Document segment:
☆ ☆ ☆
My New Approach to Playing the Piano

August 5, 2016. Update: Nov. 7, 2016

My piano predicament is, in many ways, similar to many people's history of studying English or other foreign languages.

I started taking lessons at age 6 and took lessons for 10 years with very little enthusiasm. As a young adult I picked up the piano again because I had fallen in love with the music of Rachmaninoff and wanted to learn to play it.

Rachmaninoff's music is very challenging and was above my level, but I practiced and practiced and learned to play some of it sloppily. Because the difficulty of the music was too far above my actual command of the instrument, I was tense and awkward when playing it and made lots of mistakes that I failed to correct. To the untrained ear I played marvelously, but any comparison to a real master would have shown just how terrible my playing was.

As much as I loved the music I was playing, I did not have anything like a "total mastery mindset." With a total mastery mindset you are focused on playing things with perfect ease and command. I could not do this because I insisted on learning material that was hopelessly above my level.

In fact, my Circle of Command was barely growing despite playing so much. I was half-learning difficult material and, as a result, remaining at more or less the same level of command.
☆ ☆ ☆
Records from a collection
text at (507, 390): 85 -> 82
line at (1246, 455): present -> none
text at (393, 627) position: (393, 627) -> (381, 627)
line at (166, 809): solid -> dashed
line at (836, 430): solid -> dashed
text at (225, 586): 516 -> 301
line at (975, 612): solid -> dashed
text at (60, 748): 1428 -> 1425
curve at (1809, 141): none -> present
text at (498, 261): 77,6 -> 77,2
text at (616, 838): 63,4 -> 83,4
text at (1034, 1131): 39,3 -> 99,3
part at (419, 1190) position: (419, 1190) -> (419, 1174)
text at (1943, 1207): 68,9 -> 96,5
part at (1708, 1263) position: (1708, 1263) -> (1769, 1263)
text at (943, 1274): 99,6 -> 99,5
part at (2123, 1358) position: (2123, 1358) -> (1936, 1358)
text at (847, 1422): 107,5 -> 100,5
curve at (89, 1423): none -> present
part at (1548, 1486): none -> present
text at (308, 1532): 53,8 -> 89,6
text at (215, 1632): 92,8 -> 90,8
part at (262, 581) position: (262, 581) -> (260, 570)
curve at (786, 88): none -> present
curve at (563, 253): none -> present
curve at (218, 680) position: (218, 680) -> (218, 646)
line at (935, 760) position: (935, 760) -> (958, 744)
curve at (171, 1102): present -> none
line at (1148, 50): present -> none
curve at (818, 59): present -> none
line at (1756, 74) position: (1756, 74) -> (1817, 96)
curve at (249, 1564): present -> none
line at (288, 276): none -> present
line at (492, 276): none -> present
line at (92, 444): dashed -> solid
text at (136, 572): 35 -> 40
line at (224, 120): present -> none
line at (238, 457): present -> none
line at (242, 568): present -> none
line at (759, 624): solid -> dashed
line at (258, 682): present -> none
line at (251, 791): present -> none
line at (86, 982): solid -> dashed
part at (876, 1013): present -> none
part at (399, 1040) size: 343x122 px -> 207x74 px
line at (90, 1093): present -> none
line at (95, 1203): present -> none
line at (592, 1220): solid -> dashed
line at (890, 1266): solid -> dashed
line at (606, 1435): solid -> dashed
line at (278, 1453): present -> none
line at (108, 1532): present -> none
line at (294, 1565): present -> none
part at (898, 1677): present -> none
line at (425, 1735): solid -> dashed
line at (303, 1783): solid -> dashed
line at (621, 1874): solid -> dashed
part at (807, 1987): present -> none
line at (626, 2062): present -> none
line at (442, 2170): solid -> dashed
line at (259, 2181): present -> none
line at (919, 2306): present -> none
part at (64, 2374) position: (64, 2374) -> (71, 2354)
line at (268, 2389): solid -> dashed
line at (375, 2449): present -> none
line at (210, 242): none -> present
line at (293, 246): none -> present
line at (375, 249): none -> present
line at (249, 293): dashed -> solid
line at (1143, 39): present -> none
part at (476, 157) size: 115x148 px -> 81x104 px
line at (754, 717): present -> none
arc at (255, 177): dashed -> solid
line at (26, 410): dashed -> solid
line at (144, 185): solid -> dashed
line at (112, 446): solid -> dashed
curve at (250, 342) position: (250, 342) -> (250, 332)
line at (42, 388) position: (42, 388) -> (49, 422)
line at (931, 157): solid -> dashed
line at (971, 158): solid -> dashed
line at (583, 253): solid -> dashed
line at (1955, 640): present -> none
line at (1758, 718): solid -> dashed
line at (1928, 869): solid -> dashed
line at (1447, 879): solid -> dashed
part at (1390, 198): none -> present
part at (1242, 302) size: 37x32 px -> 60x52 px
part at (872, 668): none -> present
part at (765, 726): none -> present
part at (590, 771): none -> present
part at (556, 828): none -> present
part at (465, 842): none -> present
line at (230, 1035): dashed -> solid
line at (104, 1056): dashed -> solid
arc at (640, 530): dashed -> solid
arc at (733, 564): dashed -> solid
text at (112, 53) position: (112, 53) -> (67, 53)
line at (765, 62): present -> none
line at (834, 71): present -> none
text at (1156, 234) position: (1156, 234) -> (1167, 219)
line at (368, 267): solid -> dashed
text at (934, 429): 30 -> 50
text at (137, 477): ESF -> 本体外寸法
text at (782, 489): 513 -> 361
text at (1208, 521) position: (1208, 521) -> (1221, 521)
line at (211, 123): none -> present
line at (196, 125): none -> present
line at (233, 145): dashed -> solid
☆ ☆ ☆
Required tasks:
a: Rewrite the piano essay from "I started taking" to "to play it.", replacing "lessons" with "classes".
b: Answer these questions from the piano essay:
(i) At what age did the writer start taking lessons?
(ii) When was the essay updated?
(iii) With a total mastery mindset, what are you focused on?

Answer set:
a:
I started taking classes at age 6 and took classes for 10 years with very little enthusiasm. As a young adult I picked up the piano again because I had fallen in love with the music of Rachmaninoff and wanted to learn to play it.

b:
(i) At age 6.
(ii) Nov. 7, 2016.
(iii) Playing things with perfect ease and command.